Jim and Oona’s kid really was in a bad way after two events one the so-called robbery of a bunch of his father’s letters to his mother and the stacking up of bodies like cordwood anytime Nick was within fifty miles on any murder. He blamed himself and found his way into the nearest mental hospital which just so happened to be run by a psychiatrist, and his wife Moira, more on her in a minute, trained as a social worker whose benefactor, whose “angel” in funding the clinic had been Jim after Nick got away from that bad ass abductor. Of course anytime the Nick name came up in Lew’s lawyer’s presence he went apoplectic since he did not want his young daughter, young at twenty-five several years younger than Lew but very appealing. She was looking for a shoulder to cry on, another unhappy California woman who seemed to have populated Lew’s life. She could not have been more obvious about her needs but again Lew turned his face away. 

We need not go into the stack of dead bodies that Lew always wound up having to figure out who the murderer was, in the early days he would have had this thing nailed down before sunset by he was clueless for a long while, just like that horrible end to the Galton case when started him down the road to cheap street. What was important though is that he ran through about three other women who would not have turned him down with slightest encouragement. By now you know the drill though.  
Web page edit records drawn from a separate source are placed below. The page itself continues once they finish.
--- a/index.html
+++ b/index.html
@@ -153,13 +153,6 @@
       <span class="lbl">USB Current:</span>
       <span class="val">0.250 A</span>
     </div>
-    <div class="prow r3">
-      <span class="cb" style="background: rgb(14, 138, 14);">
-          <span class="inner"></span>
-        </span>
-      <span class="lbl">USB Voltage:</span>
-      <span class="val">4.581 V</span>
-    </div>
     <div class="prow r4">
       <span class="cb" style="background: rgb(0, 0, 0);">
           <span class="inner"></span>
I mentioned that Moira, that buxom, curvy woman, Lew’s description not mine I never saw her, married to the shrink who was treating young Nick, the natural fall guy for any bad stuff in the neighborhood. No question she was brighter and kinder than her husband whom she hated with a passion since he went off the deep end running the clinic factory. She was ripe for Lew’s arms, ready to “do the do” as we used to say in the old neighborhood. Why I bring this up with what we know about Lew’s state of mine at the time one story that was circulating at the time was that they, Moira and Lew let’s be clear, went off to some vacant clinic bed and did the “deed.” That was the story then then went around and people were relieved that at least Lew was back on track to be a real private detective.
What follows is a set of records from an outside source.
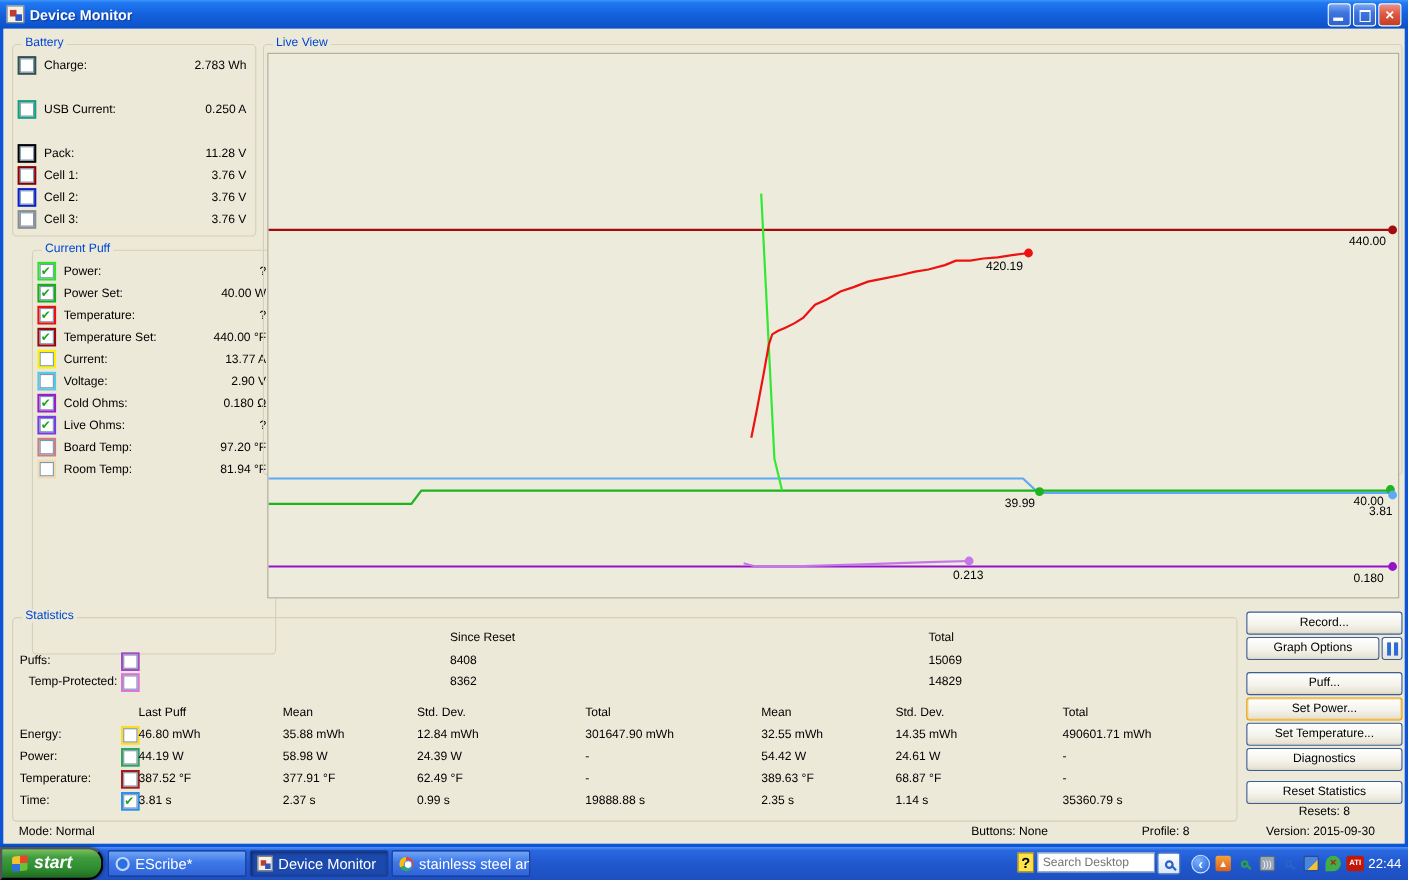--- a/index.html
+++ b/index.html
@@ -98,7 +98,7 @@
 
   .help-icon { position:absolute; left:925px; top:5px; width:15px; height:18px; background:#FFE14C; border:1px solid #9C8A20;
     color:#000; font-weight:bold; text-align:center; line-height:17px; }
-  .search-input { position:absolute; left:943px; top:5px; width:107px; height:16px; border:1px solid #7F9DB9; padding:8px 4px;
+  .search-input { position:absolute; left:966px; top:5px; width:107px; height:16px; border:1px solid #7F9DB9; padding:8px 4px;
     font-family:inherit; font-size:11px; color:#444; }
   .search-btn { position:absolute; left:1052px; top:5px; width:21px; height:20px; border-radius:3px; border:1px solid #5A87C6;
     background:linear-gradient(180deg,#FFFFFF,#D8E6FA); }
Baloney, the real story that my lawyer friend who gave me the skinny on the Galton screwups ran into Moira one night in some gin mill in Brentwood. Since he knew her slightly from sending some of his clients to her husband’s in attempts to make a mental incapacity case for them when all else failed he bought her a drink and the subject of Lew Archer and the Shafer case came up. She turned seven shades of red and probably knew right there where the discussion would lead. My guy brought up the subject by way of thanking her for saving Lew’s reputation, for bringing back his “ladies’ man reputation which every serious P.I. needed or got knocked down to repo work or worse. She told him the real story, the story Lew made her tell certain persons who would make sure it got around. Despite about six different attempts arouse him usually every trick she knew from the Kama Sutra nothing. Being a kind if sexually frustrated by the encounter she went along with his wishes. That night hubby got a joy ride she blurted out.  
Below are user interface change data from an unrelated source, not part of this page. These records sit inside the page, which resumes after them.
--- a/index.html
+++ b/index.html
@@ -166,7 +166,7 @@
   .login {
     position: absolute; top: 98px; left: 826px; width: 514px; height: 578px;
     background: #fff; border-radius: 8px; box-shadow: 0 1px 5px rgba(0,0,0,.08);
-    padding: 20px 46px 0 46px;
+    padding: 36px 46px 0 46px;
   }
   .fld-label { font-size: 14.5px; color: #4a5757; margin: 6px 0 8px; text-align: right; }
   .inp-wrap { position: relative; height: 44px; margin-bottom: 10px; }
As for the fate of poor Nick, well, things got better for him once he figured out he was no stone-cold killer. The solution as Lew’s lawyer figured out and passed on to the coppers was simplicity itself, P.I. 101. Nick was set up by somebody who knew he was vulnerable and knew he knew “what was what” about the stolen letters. His “father” Jim had set the poor kid up having committed a burglary of his mother’s house for dough and those damn letters. Jim was a fake, was not Nick’s father, was a worse fake in general because he was one of those “stolen valor” guys, had washed out of pilot school because he got airsick or something. Wound up doing KP, shining officers’ shoes, and policing the grounds around the naval station in San Diego being laughed at by real pilots who had flown serious missions in the Pacific. The only good thing he did when exposed, or about to be, was to slit his worthless throat. As for Lew he got a reprieve from his fading reputation and that was it. Tough slide for a guy who could have been a hall of famer.